Plug flow reactor model

de stationaire PFR wordt bepaald door gewone differentiaalvergelijkingen, waarvan de oplossing kan worden berekend mits de juiste randvoorwaarden bekend zijn.

het PFR-model werkt goed voor veel vloeistoffen: vloeistoffen, gassen en slurries. Hoewel turbulente stroom en axiale diffusie in reële reactoren een zekere mate van menging in de axiale richting veroorzaken, is het PFR-model geschikt wanneer deze effecten voldoende klein zijn om ze te kunnen negeren.

in het eenvoudigste geval van een PFR-model moeten verschillende belangrijke aannames worden gemaakt om het probleem te vereenvoudigen, waarvan sommige hieronder worden beschreven. Merk op dat niet al deze veronderstellingen nodig zijn, maar het verwijderen van deze veronderstellingen verhoogt de complexiteit van het probleem. Het PFR-model kan worden gebruikt om veelvoudige reacties evenals reacties te modelleren die veranderlijke temperaturen, druk en dichtheden van de stroom impliceren. Hoewel deze complicaties worden genegeerd in wat volgt, zijn ze vaak relevant voor industriële processen.

aannames:

  • Plug flow
  • Steady state
  • constante dichtheid (redelijk voor sommige vloeistoffen, maar een fout van 20% voor polymerisaties; alleen geldig voor gassen als er geen drukval is, geen nettoverandering in het aantal mol, noch een grote temperatuurverandering)
  • enkele reactie optreedt in het grootste deel van de vloeistof (homogeen).

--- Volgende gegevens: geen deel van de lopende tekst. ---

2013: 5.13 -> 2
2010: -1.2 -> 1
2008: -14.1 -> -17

een materiaalbalans op het differentiële volume van een vloeistofelement of plug op soort i met een axiale lengte dx tussen x en x + dx geeft:

= – + –

accumulatie is 0 onder steady state; daarom kan bovenstaande massabalans als volgt worden herschreven:

1. F i ( x ) − F i(x + d x ) + A t d x ν i r = 0 {\displaystyle F_{i} (x)-F_{i} (x+dx)+A_{t}DX\nu _{i}r=0} .

waarbij:

  • x is de reactor buis axiale positie, m
  • dx de differentiële dikte van de vloeistof plug
  • de index verwijst naar de soort i
  • Fi(x) is de molaire debiet van de soorten die ik op de positie x, mol/s
  • D is de diameter buis, m
  • Op de buis dwarse doorsnede, m2
  • ν is de stoichiometrische coëfficiënt, dimensieloos
  • r is de volumetrische source/sink-term (reactiesnelheid), mol/m3s.

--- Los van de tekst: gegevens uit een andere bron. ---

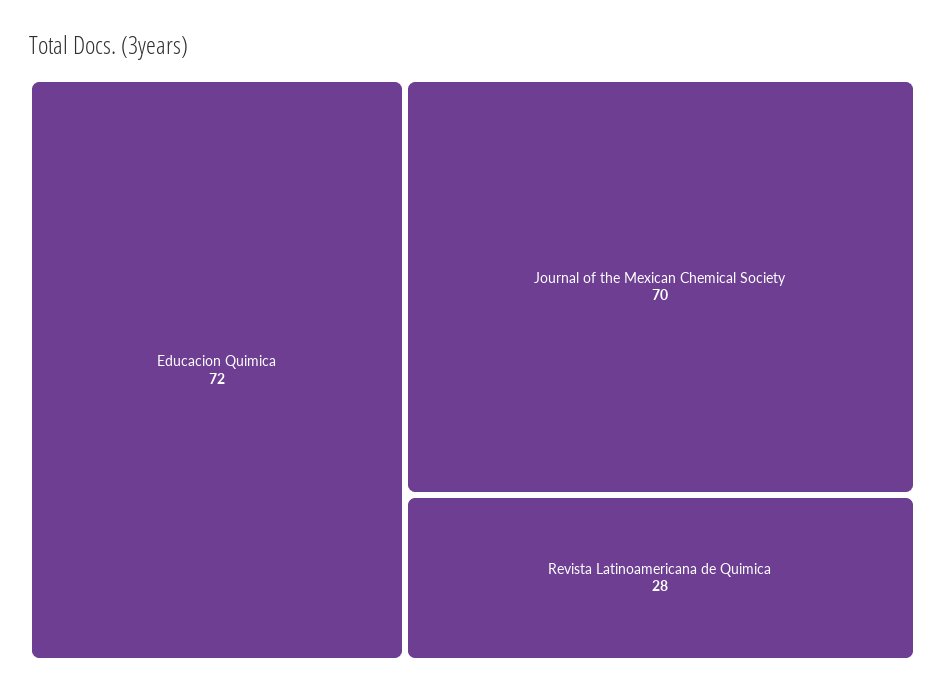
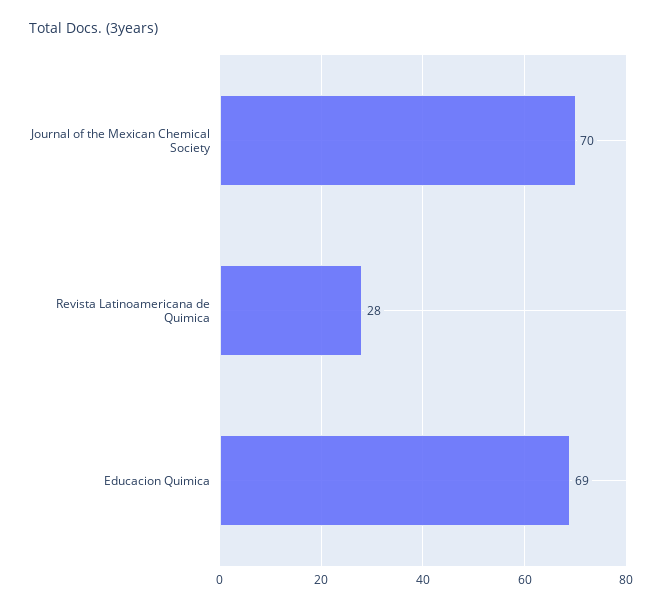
Educacion Quimica: 72 -> 69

de stroom lineaire snelheid, u (m/s) en de concentratie van soorten i, Ci (mol/m3) kunnen worden ingevoerd als:

u = v A t = 4 v π d 2 {\displaystyle u={\frac {\dot {v}}{A_{t}}}={\frac {4{\dot {v}}}{\pi d^{2}}}} en F i = a t U C I {\displaystyle F_{i}=a_{t}uc_{i}\,}

bij toepassing van het bovenstaande Op vergelijking 1 wordt de massabalans op I:

2. A t u + A t d x ν i r = 0 {\displaystyle A_{t}u+A_{t}dx \ nu _{i}r = 0\,} .

wanneer soortgelijke termen worden geannuleerd en de limiet DX → 0 wordt toegepast op Vergelijking 2 wordt de massabalans op soort i

3. u d C i D x = ν i r {\displaystyle u {\frac {dC_{i}} {dx}}=\nu _{i}r},

de temperatuurafhankelijkheid van de reactiesnelheid, r, kan worden geschat met behulp van de Arrhenius-vergelijking. In het algemeen, als de temperatuur stijgt, zo doet de snelheid waarmee de reactie optreedt. De verblijftijd, τ {\displaystyle \ tau }, is de gemiddelde tijd die een discrete hoeveelheid reagens in de tank doorbrengt.

aannemen:

na integratie van vergelijking 3 met behulp van de bovenstaande aannames, oplossend voor CA (x) krijgen we een expliciete vergelijking voor de concentratie van species A als functie van positie:

4. C A(x ) = C A 0 e − k τ {\displaystyle C_{A} (x)=C_{A0}e^{- k\tau }\,} ,

waarbij CA0 de concentratie van species A is bij de inlaat van de reactor, die uit de integratiegrensconditie blijkt.